また、無線システムは、制御装置として動作する1台の無線装置と、上記制御装置を除く他の1台以上の無線装置とで構成される。そして、制御装置として動作する1台の無線装置による制御のもとで、すべての無線装置による電波の状況の取得を行い、その結果である状況データを収集装置に集めることができる。よって、無線システムは、複数の無線装置による電波の状況の調査をより容易に行うことができる。

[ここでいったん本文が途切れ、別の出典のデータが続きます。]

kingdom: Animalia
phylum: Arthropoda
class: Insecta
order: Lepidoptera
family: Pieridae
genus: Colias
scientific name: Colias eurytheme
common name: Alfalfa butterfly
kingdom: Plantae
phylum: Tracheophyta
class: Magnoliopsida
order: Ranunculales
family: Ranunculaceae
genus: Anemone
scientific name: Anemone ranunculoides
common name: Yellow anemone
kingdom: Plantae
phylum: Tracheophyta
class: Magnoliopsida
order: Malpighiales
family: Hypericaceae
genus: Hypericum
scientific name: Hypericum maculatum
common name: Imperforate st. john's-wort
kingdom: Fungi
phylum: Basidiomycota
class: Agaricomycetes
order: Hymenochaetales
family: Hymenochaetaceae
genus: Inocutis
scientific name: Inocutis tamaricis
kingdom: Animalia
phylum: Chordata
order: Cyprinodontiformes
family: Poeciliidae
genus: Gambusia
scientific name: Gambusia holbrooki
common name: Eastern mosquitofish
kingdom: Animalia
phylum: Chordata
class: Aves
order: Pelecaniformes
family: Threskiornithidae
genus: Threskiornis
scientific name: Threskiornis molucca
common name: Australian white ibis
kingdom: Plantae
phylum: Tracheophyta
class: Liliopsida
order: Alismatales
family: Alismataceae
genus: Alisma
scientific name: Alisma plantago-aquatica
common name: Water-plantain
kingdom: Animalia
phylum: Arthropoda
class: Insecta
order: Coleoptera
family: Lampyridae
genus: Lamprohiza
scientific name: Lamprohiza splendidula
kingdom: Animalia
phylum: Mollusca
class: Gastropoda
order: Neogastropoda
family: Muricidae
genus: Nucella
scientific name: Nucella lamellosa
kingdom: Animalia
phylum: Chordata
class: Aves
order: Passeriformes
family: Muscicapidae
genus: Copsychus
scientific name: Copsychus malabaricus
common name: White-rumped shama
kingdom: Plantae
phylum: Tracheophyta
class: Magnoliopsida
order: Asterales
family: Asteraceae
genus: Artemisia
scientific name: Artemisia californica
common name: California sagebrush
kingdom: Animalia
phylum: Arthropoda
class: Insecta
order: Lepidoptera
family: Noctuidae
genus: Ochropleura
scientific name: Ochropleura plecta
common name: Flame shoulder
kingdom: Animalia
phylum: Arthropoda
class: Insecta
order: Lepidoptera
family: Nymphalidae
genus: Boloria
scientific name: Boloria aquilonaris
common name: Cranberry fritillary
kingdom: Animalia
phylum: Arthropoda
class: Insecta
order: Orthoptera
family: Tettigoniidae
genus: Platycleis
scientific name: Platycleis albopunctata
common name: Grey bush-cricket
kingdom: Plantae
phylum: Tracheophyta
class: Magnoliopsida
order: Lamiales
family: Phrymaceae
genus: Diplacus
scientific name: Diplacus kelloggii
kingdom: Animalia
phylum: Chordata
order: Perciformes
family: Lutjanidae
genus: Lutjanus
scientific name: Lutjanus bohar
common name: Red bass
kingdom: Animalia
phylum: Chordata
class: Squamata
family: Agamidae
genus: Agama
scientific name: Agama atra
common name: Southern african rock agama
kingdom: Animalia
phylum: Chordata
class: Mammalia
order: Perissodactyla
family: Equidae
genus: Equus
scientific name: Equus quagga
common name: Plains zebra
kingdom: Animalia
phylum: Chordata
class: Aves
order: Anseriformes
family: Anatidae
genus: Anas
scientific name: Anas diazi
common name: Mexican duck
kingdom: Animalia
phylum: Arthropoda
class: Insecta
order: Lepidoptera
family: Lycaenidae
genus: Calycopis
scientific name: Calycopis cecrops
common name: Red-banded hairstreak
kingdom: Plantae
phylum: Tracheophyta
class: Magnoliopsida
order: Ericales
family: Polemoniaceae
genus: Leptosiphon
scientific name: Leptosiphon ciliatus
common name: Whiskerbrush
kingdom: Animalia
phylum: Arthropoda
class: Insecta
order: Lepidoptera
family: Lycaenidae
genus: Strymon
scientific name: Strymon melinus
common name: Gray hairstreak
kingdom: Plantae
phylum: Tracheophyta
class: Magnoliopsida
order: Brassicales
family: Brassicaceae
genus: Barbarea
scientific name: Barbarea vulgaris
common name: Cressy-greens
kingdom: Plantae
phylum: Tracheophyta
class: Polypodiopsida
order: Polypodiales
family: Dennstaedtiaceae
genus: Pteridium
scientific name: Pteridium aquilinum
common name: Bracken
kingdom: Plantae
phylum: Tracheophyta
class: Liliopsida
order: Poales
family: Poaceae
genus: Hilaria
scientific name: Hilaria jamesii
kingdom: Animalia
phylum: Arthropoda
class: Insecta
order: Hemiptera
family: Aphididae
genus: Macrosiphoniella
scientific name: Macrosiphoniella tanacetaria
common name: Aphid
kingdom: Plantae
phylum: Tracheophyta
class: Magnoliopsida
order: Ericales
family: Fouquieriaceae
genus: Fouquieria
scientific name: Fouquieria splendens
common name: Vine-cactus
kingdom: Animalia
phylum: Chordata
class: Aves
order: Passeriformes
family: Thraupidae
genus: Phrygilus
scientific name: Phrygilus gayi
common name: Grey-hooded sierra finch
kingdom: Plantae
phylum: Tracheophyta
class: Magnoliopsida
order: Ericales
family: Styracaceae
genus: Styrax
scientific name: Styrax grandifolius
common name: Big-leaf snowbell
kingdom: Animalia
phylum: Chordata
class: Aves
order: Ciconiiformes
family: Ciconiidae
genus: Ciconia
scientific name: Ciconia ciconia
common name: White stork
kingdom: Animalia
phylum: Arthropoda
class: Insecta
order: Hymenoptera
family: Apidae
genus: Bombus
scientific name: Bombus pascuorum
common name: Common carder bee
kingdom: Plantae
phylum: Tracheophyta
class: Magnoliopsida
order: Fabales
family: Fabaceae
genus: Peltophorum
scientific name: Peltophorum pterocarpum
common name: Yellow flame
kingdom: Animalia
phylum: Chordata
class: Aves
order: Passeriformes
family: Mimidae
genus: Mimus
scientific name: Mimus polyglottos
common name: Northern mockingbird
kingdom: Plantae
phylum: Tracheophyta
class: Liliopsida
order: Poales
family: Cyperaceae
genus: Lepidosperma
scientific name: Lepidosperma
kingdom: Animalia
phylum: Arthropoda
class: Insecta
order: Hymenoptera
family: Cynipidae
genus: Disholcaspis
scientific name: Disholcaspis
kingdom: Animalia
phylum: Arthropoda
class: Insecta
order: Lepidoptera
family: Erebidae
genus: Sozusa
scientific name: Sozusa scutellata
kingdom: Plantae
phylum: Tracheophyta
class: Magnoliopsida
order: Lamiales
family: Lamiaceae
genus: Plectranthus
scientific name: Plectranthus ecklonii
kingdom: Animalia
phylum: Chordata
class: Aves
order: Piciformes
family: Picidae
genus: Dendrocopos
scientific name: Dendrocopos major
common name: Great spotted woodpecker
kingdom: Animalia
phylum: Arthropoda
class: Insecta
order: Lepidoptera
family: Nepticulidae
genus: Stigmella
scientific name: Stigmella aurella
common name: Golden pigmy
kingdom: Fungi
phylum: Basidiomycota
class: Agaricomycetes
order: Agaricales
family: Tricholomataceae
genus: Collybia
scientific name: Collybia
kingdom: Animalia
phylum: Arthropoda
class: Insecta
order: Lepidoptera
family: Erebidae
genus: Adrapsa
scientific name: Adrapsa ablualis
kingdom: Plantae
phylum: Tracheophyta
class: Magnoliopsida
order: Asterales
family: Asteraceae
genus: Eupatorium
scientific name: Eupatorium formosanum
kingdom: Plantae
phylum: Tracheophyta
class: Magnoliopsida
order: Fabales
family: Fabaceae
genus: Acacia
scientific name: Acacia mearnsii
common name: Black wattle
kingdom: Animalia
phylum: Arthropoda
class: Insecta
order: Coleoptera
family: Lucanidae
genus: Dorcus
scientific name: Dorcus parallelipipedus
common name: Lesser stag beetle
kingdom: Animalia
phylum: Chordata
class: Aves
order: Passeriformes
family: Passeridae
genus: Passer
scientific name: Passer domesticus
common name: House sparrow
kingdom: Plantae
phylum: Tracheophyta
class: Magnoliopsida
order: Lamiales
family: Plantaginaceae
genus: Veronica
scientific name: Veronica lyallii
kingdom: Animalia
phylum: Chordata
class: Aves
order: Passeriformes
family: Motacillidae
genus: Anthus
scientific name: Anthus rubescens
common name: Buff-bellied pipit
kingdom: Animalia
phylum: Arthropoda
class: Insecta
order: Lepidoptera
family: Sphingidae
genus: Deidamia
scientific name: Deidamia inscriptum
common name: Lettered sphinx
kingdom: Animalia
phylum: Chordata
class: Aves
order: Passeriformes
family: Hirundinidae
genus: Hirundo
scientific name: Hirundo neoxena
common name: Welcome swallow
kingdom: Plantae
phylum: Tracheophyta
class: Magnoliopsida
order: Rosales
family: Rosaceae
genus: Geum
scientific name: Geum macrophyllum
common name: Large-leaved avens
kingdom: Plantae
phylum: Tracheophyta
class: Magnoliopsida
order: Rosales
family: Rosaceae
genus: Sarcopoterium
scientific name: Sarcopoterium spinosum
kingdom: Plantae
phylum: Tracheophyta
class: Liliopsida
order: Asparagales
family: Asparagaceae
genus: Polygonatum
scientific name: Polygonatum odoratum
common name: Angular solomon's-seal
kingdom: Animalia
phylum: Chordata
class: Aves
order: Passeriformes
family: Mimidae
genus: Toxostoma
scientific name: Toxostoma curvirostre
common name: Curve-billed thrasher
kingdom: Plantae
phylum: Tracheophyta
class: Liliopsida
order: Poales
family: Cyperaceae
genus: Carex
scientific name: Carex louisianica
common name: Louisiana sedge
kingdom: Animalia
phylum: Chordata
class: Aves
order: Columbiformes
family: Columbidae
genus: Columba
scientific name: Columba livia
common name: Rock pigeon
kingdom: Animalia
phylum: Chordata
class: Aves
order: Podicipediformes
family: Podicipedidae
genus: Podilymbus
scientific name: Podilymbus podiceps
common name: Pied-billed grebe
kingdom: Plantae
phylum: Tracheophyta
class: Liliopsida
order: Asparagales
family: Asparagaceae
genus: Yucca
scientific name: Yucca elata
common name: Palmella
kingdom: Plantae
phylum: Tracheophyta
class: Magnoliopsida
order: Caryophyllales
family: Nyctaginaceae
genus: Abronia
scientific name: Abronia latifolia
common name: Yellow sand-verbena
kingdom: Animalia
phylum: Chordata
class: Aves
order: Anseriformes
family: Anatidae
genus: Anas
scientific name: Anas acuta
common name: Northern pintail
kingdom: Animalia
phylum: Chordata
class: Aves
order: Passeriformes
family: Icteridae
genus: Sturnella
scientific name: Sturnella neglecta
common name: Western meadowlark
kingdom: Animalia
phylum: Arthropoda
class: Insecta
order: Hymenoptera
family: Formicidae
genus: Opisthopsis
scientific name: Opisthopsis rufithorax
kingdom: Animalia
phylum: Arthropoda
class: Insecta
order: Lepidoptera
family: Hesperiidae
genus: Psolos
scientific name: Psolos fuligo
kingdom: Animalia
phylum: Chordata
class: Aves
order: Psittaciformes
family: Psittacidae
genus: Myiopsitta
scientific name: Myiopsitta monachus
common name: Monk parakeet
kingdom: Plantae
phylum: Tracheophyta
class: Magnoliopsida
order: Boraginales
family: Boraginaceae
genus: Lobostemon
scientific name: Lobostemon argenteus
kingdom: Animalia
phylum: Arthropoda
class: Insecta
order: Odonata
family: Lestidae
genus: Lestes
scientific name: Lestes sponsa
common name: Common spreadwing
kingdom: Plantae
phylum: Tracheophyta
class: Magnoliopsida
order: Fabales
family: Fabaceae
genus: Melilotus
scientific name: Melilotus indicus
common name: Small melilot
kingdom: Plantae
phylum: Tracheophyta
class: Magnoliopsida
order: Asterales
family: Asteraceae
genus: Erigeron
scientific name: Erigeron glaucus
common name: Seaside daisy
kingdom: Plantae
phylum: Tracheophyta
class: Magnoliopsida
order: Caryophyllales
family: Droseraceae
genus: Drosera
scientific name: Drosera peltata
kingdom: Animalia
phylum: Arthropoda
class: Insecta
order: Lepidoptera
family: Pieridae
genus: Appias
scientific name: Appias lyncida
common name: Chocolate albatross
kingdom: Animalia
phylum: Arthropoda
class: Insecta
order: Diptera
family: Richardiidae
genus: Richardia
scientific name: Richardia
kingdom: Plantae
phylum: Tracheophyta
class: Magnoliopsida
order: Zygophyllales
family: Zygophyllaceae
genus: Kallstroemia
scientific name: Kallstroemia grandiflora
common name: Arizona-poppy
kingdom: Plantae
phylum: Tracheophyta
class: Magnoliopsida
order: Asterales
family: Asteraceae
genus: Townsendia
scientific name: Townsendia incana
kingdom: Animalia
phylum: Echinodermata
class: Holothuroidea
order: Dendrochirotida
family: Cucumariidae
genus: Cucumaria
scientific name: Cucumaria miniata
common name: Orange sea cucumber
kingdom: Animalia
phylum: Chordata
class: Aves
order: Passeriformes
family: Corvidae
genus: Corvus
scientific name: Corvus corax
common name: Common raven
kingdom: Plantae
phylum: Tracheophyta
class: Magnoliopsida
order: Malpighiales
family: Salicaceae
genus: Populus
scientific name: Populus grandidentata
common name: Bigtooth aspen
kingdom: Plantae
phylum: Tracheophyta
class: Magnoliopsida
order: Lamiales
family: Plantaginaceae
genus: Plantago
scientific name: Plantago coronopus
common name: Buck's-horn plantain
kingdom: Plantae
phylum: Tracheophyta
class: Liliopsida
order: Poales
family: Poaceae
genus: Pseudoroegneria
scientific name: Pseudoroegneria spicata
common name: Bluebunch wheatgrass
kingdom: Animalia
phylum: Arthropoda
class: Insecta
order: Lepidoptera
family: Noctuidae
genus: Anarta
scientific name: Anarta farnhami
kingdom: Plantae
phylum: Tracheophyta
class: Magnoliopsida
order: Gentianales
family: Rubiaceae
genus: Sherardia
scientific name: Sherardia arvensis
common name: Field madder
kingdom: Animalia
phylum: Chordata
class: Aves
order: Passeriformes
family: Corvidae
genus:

なお、本発明は、装置として実現できるだけでなく、その装置を構成する処理手段をステップとする方法として実現したり、それらステップをコンピュータに実行させるプログラムとして実現したり、そのプログラムを記録したコンピュータ読み取り可能なCD-ROMなどの記録媒体として実現したり、そのプログラムを示す情報、データ又は信号として実現したりすることもできる。そして、それらプログラム、情報、データ及び信号は、インターネット等の通信ネットワークを介して配信してもよい。
以上、本発明の無線装置等について、実施の形態に基づいて説明したが、本発明は、この実施の形態に限定されるものではない。本発明の趣旨を逸脱しない限り、当業者が思いつく各種変形を本実施の形態に施したものや、異なる実施の形態における構成要素を組み合わせて構築される形態も、本発明の範囲内に含まれる。例えば、収集装置31は無線装置10と一体化され、無線装置10が自ら周囲の状況を取得すると共に他の無線装置に状況を取得させ、その結果である状況データを収集し統合状況データを生成してもよい。